• ERFORDERLICHE SCHRITTE
**1.** Nenne alle Schulen und Hochschulen, die Aminata Sow Fall laut der Biografie als Schülerin oder Studentin besucht hat.
**2.** Führe die Biografie über Aminata Sow Fall im selben Ton weiter, beginnend nach ihrem letzten Satz.

• TEXTAUSZUG
By may! from New York City - IMG_1159, CC BY 2.0, https://commons.wikimedia.org/w/index.php?curid=18231060
geboren am 27. April 1941 in Saint-Louis (Senegal)
80. Geburtstag am 27. April 2021
Biografie • Literatur & Quellen
Biografie
Bei Besuchen in Europa wurde die senegalesische Schriftstellerin immer wieder gefragt, warum sie sich nicht vorrangig der Probleme der Frauen in ihrem Land annehme. Und immer wieder erklärte Aminata Sow Fall, sie sei keine Feministin. Ihre muslimische Familie habe sie auf ihrem beruflichen Weg unterstützt. Ihr Mann, mit dem sie vier Kinder hat, mische sich nicht in ihre Angelegenheiten ein.
Die relative Selbstständigkeit der senegalesischen Frauen geht auf vorislamische matrilineare Strukturen zurück, die auch in der Kolonialzeit nicht ganz verschwunden sind.
Aminata Sow Fall wuchs unter privilegierten Bedingungen auf: in einer angesehenen Familie in Saint-Louis, deren Einwohner die französische Staatsbürgerschaft hatten. Ihr Vater war ein hoher Beamter in der Kolonialverwaltung, der großen Wert auf eine gute Ausbildung seiner Tochter legte. Aminata besuchte die Koranschule, die französische Grundschule und das Gymnasium. Nach dem Abitur in Dakar studierte sie Romanistik an der Sorbonne in Paris, kehrte dann in ihre Heimat zurück und unterrichte dort bis 1979 am Gymnasium. In dieser Zeit war sie Mitarbeiterin der staatlichen Kommission zur Reform des Französischunterrichts, schrieb selbst ein Schulbuch für den Literaturunterricht sowie - während eines Mutterschaftsurlaubes - ihren ersten Roman, der 1976 in Dakar erschien und als erstes französischsprachiges literarisches Werk einer subsaharischen Autorin gilt: „Die wundersame Verwandlung des Bakar Diop“, in dem sie senegalesische Verschwendungssucht aufs Korn nimmt. Später leitete sie eine ministeriale Behörde für literarisches und intellektuelles Eigentum und wurde Direktorin des Zentrums zur Erforschung der mündlichen Überlieferung. 1979 gründete sie einen Verlag in Dakar: die Editions Khoudia, sowie in den folgenden Jahren verschiedene Zentren zur Belebung des kulturellen Austausches und zur Unterstützung schriftstellerischer Arbeit - auch in Hinblick auf die Freiheit des Wortes.

Einträge aus einer Datenquelle
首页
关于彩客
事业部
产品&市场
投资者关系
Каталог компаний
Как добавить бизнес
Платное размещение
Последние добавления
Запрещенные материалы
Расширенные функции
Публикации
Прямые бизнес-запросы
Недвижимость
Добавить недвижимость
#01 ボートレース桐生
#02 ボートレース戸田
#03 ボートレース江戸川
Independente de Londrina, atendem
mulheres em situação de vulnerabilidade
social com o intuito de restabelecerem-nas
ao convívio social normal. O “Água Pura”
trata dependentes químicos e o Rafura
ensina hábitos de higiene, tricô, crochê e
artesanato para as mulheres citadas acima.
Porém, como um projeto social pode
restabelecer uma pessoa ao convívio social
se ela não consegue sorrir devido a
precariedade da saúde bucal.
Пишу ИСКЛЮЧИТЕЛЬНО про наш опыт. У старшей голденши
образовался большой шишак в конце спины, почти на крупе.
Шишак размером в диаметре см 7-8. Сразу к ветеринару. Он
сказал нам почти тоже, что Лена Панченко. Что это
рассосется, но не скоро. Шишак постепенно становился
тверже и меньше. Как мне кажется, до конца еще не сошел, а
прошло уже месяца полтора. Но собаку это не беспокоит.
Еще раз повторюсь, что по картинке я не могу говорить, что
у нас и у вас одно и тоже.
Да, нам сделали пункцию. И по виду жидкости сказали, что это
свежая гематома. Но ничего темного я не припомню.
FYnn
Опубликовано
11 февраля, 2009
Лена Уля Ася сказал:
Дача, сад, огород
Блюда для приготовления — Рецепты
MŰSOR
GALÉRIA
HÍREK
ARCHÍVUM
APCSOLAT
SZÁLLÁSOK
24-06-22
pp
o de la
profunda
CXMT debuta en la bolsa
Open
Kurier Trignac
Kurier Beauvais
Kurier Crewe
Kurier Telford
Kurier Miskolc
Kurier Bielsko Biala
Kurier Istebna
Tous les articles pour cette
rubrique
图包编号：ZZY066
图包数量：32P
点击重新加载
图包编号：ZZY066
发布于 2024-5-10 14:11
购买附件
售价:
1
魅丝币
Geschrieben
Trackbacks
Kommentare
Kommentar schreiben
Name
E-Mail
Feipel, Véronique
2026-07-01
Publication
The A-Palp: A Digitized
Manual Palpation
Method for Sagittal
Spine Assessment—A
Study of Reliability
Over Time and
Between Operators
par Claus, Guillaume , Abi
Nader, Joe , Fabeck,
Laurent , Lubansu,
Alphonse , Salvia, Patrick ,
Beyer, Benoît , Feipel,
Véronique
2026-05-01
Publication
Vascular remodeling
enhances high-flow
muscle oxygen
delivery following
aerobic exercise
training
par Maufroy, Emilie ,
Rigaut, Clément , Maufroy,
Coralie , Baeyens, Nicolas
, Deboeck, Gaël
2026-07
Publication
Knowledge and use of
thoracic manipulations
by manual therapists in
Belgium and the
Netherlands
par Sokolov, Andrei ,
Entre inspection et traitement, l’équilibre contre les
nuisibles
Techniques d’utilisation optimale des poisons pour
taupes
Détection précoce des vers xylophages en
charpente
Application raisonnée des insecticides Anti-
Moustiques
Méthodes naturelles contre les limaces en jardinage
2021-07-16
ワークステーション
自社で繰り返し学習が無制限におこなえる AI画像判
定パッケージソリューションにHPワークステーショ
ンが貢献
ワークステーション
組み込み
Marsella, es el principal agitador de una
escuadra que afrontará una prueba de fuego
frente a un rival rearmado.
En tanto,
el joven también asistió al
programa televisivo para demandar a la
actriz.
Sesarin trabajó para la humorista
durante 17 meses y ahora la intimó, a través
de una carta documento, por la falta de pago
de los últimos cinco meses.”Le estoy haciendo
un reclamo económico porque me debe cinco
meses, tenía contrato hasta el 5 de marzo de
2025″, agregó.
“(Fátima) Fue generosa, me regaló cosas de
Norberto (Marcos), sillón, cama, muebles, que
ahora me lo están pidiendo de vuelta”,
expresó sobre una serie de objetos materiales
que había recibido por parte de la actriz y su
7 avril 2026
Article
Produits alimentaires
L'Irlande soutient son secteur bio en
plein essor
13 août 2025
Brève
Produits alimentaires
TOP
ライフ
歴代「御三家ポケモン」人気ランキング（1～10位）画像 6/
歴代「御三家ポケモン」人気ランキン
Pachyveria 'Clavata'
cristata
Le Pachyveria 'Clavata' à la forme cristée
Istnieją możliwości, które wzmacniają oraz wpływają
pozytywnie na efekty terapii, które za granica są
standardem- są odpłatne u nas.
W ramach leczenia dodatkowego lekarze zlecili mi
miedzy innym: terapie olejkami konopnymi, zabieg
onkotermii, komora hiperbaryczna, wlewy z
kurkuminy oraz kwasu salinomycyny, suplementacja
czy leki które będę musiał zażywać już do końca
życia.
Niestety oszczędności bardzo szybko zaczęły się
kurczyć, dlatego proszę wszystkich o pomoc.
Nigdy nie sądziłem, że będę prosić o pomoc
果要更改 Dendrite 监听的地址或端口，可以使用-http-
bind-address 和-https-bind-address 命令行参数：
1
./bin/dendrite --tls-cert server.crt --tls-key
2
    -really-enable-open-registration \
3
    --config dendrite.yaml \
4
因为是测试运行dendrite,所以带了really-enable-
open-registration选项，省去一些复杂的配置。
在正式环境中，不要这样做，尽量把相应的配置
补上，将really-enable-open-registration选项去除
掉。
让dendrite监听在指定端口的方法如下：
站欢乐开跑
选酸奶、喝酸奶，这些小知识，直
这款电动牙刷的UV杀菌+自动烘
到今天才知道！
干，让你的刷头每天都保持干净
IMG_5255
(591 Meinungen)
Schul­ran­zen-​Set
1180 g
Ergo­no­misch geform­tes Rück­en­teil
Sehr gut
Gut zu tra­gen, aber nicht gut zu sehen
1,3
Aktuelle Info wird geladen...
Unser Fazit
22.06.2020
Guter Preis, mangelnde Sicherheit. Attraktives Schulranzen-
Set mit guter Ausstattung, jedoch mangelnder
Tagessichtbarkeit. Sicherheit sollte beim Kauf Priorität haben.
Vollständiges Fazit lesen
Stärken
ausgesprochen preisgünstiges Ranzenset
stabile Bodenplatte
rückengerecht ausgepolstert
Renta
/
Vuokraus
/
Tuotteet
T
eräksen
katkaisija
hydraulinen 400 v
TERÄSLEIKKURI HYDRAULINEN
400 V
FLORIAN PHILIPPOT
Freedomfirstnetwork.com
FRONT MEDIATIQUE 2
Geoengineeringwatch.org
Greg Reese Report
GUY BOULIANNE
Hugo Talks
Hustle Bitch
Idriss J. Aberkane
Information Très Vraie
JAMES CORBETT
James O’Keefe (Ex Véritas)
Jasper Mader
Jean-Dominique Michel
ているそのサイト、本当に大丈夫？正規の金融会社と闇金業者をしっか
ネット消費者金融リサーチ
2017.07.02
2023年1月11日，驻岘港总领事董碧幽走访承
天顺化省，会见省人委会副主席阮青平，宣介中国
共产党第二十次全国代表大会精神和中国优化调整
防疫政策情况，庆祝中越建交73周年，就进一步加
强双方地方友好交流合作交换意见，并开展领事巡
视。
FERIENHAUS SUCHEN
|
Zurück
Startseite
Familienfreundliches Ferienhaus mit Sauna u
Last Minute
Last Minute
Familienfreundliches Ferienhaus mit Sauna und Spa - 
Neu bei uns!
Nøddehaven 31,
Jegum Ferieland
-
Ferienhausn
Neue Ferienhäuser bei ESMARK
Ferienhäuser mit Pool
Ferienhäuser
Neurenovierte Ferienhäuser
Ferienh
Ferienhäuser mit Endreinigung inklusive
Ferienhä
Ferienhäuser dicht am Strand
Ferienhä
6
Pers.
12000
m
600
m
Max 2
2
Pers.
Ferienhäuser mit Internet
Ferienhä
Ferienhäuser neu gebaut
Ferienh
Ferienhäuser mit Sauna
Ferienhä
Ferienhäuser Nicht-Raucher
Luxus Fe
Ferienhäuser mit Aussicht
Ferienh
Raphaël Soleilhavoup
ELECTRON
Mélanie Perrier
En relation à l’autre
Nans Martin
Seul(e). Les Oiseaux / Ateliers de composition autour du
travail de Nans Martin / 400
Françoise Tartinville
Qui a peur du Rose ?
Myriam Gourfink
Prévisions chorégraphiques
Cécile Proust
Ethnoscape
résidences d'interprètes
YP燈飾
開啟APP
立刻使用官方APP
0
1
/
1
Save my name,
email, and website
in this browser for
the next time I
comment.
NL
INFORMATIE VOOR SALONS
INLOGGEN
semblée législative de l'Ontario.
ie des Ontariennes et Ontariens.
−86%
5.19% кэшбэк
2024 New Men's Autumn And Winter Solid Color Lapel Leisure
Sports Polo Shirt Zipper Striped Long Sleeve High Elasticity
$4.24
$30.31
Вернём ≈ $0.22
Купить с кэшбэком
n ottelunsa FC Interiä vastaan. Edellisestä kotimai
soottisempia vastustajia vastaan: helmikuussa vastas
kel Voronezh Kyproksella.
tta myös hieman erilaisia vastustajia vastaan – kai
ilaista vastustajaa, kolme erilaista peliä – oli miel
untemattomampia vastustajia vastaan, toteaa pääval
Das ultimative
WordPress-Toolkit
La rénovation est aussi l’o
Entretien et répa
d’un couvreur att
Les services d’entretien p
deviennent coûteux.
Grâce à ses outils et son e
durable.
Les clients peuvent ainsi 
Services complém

• LÖSUNGEN
**1.** Koranschule, französische Grundschule, Gymnasium, Sorbonne in Paris

**2.**
Ihr zweiter Roman, „Der Streik der Bettler“ (1979) war ein großer Erfolg. Er stand auf der Auswahlliste zum Prix Goncourt, bekam dann den „Großen Literaturpreis Schwarzafrikas“ und wurde in einer Bühnenfassung in Dakar und auch außerhalb Senegals gezeigt. Er zeigt, dass die Gesellschaft auf ihre Armen angewiesen ist, um harmonischen Ausgleich sowohl durch muslimische Barmherzigkeit als auch traditionelle Opferzeremonien herzustellen.
Aminata Sow Fall schreibt über die gesellschaftlichen Konflikte und die Herausforderungen, denen sich ein moderner Staat mit einer starken Tradition und einer kolonialen Vergangenheit stellen muss. Vom Bettler bis zum Staatschef (in „Der Sonnenpräsident“) kommt jede soziale Schicht in ihren Romanen zu Wort, oft in langen Dialogen, wie sie der afrikanischen mündlichen Überlieferung entsprechen.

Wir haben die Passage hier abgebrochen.